PROBLEMS TO WORK ON ▸
#1 In the passage on art and design, how would you translate this sentence into Spanish: "That was also how I fell in love with books and magazines."
#2 Can you write the next part of the passage on art and design, picking up after its last sentence?

Art as Design & Design as Art

While artists create mostly using intuition, a designer creates using both intuition and logic, as a design is usually commission by a client to serve a specific purpose, hence the need to take into considerations practicality and context is essential. The title of the exhibition “Proportion & Emotion” embodies the two most important components that are the fundamentals of a good design, where by the former is driven by logic and the latter is driven by intuition. Central to Kelley’s practice and philosophy, she believes that art and design are often intertwined and through this exhibition, she hopes to bring across the point that boundaries of art and design can often be blurred, and this combination of art and design produce works that meets a design brief but at the same time, embodies the touch of the creator.

The exhibition is curated to have 2 main parts - one part features 20 highlights of commercial works done in the 20 years and these works embodies the spirit of design as art; while the other part which features 20 new works with collaborators from Singapore and overseas are a showcase of art as design. Ultimately, the show hopes to invite the viewer to think - can art be design and can design be art?

An Introduction by
Kelley Cheng

Art as Design

These 20 artworks are specially created in close collaboration with my friends and peers from the art and design industry both locally and globally. I am very happy that almost everyone I have invited agreed immediately and are enthusiastic with this fun collaboration. The process is that each designer/artist was given a base artwork from myself, numbered 1 to 20, each played or punned with a Chinese phrase or idiom that contained a number that has a personal significance to me in that particular year of the 2 decades. The narrative of each year was shared with the appointed designer/artist, who were all given 100% freedom to respond to the narrative conceptually or simply visually.

As a designer, we often have to consider concept, aesthetics, execution and also, it usually has to serve a specific purpose for the client. Art is typically more free and expressive as you don’t need to create with a specific purpose or audience. In curating this collaboration, I hope to send across the message that if designers are given the same freedom as artists, the outcome can almost always be much more stunning, exciting, surprising and yet it is possible that it can still serve a specific purpose.

Some of the collaborators/friends asked me why Chinese words? And there is indeed a story behind this. As the youngest child with 2 older siblings, I had quite a lonely childhood as I was alone in the house with my mother most of the time, who was always busy with housework. So I used to comb the bookshelves of my sister and brother and spend every afternoon reading. That was also how I fell in love with books and magazines. My brother was a huge 武侠小说 (martial arts novel) fan, so I discovered the fascinating world of martial arts through the works of 金庸 (Jin Yong) 古龙 (Gu Long) and devoured all the series that I could find from his collection. The pugilist characters were like my friends, when i immersed myself for weeks binging on each series. I have fond memories of those lonely but not alone afternoons with my imaginary martial art circles. As a kid, I really wanted to be one of those a pugilist with superb kung fu skills. I realised quite quickly you can’t be a pugilist in the modern world, but the positive values of being a pugilist has remained inside me and perhaps that is why I value strength, honour and loyalty; and even as a designer, it is important. And this saying always stays with me - 要学武, 先学做人 (to learn martial arts, you must first learn to be a good human being). And I would like to impart to all young designers the same philosophy.

PROVIDED DATA ▸
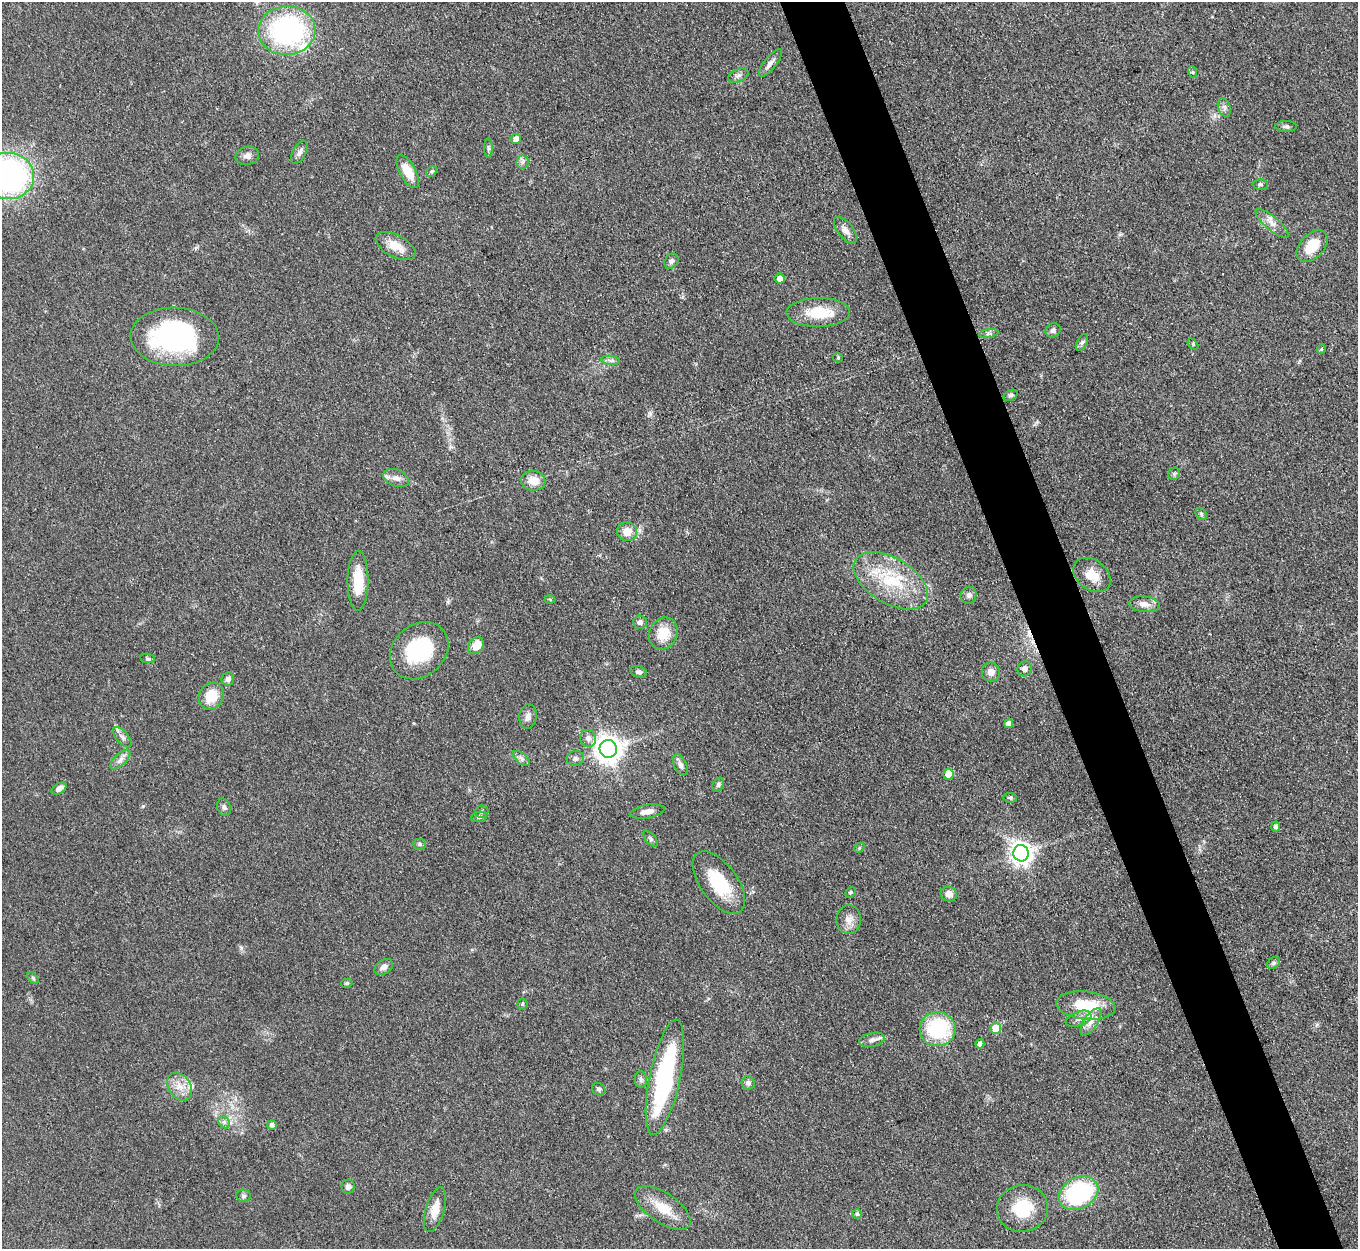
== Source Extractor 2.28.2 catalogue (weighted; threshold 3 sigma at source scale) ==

TASK-BY-TASK RESULTS ▸
#1 Así fue también como me enamoré de los libros y las revistas.

#2
This collaboration, in fact, is me playing out my martial arts fantasy again, whereby as pugilsts we will say - 江湖有情 (there is friendship and love in the martial art circles). Thank you to all my collaborators for indulging me!

Design as Art

When I started ish magazine 20 years ago as a clueless youngster, I had no idea what it meant to run a business, all I had was a naive dream to create a non-conventional, non-templated design magazine that feels artistic. Being a fan of Ray Gun magazine, I admired the way David Carson treated every spread as different as a piece of art, so much so that even the text was occasionally unreadable. Even though I was far from his league then, I was armed with youthful enthusiasm and an abundance of idealism, and issue after issue of ish was birthed unrestrainedly and joyfully. Looking back, I wasn’t sure where I found the audacity to do those crazy designs, it must be the power of youth.

Today, I still aspire to be artistic in my design, but i have learnt to do it in a more controlled and strategic way. I have been fortunate to have trusting clients who are willing to try new ideas and take the road less travelled with me. I have learnt that good designs tell stories and I hope that all my designs will tell interesting stories, and I will have interesting stories to tell about them.

To choose 20 works from a 20-year career is as difficult as asking a parent to choose a favourite child, because you love them in different ways. In the end, I decided to pick a spectrum of works to show the diversity of my jill-of-all-trade-ness, and of course some are simply my personal favourites. I really wish I could show more but even just curating these 20 old + 20 new works had been helluva work, so I hope you will all enjoy this show, which I have truly, lovingly put together. And if you catch me walking around here on any given day, feel free to grab me and I will be most happy to tell you the story behind each work.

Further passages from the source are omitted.